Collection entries
------------------------------

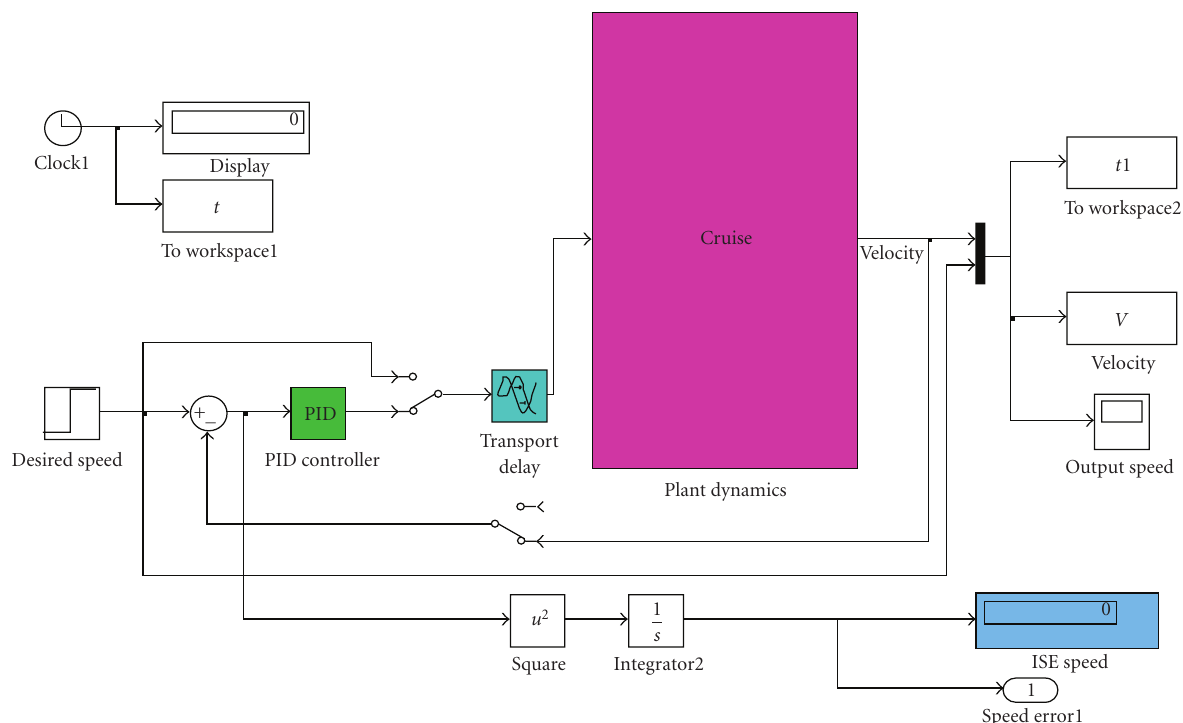
Figure 4: MATLAB SIMULINK block diagram for the linear model of cruise control system using PID controller.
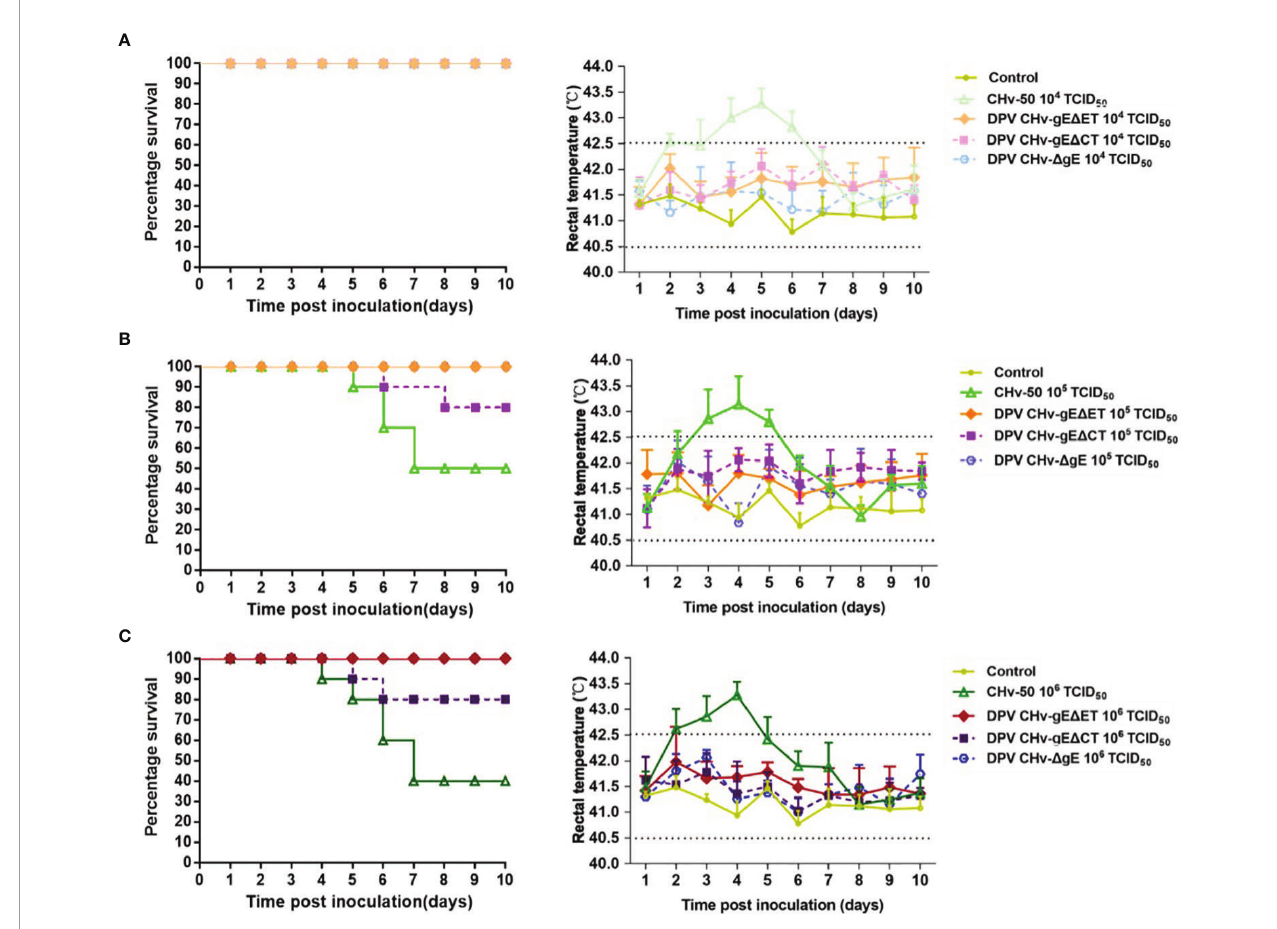
FIGURE 6 | Survival percentage (left) and rectal temperatures (right) of ducklings. (A) Inoculated with a dose of 10 4 TCID 50 of mutant viruses; (B) Inoculated with a dose of 10 5 TCID 50 of mutant viruses; (C) Inoculated with a dose of 10 6 TCID 50 of mutant viruses.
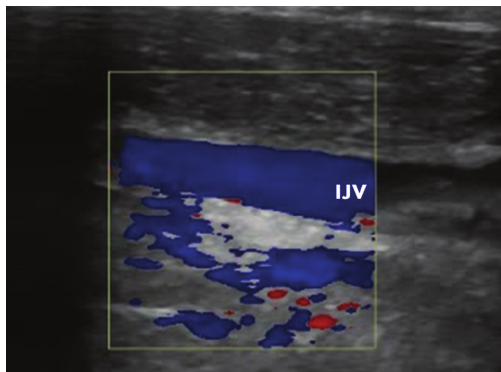
Figure 5: Normal flow in the left internal jugular vein three weeks following surgical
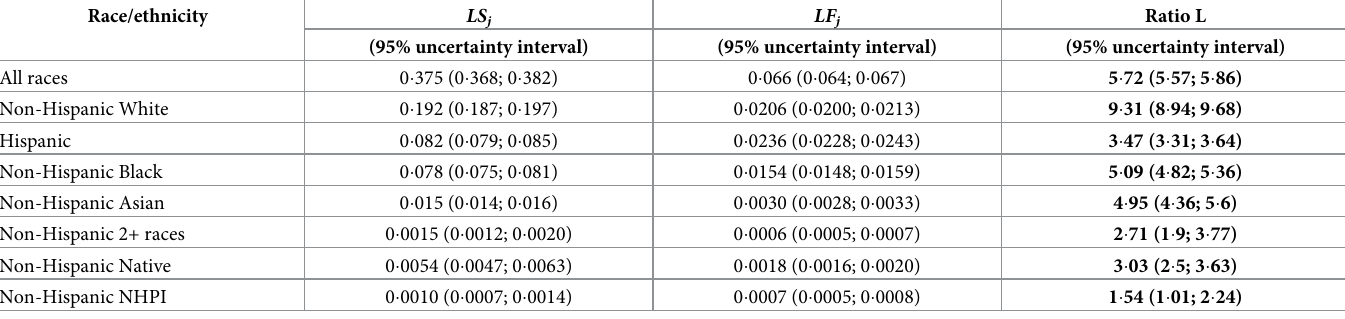
Table 3. Number of lives saved in each race/ethnicity group by vaccinating 1,000 individuals, either allocating doses to individuals 65–74 ( LS j ) or to front-line work- ers ( LF j ).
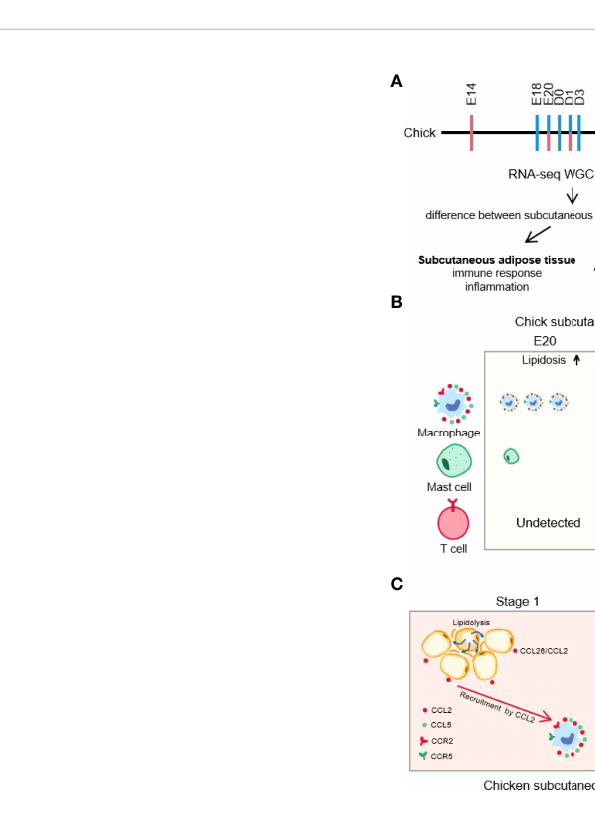
FIGURE 15 | Graphical abstract. (A) Transcriptome sequencing and analysis protocol of chick subcutaneous and abdominal adipose during the embryonic and post-hatch period; (B) immune in fi ltration of chick subcutaneous adipose tissue between E20 and D1; (C) FFA-induced Ccl2 (Chicken CCL26 ) secretion is crucial in determining fat depot-selective adipose tissue macrophage (ATM) in fi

------------------------------

◆ Task to complete: Retype every record above exactly as written, but leave out the pictures.

◆ Result of the task:
Figure 4: MATLAB SIMULINK block diagram for the linear model of cruise control system using PID controller.
FIGURE 6 | Survival percentage (left) and rectal temperatures (right) of ducklings. (A) Inoculated with a dose of 10 4 TCID 50 of mutant viruses; (B) Inoculated with a dose of 10 5 TCID 50 of mutant viruses; (C) Inoculated with a dose of 10 6 TCID 50 of mutant viruses.
Figure 5: Normal flow in the left internal jugular vein three weeks following surgical
Table 3. Number of lives saved in each race/ethnicity group by vaccinating 1,000 individuals, either allocating doses to individuals 65–74 ( LS j ) or to front-line work- ers ( LF j ).
FIGURE 15 | Graphical abstract. (A) Transcriptome sequencing and analysis protocol of chick subcutaneous and abdominal adipose during the embryonic and post-hatch period; (B) immune in fi ltration of chick subcutaneous adipose tissue between E20 and D1; (C) FFA-induced Ccl2 (Chicken CCL26 ) secretion is crucial in determining fat depot-selective adipose tissue macrophage (ATM) in fi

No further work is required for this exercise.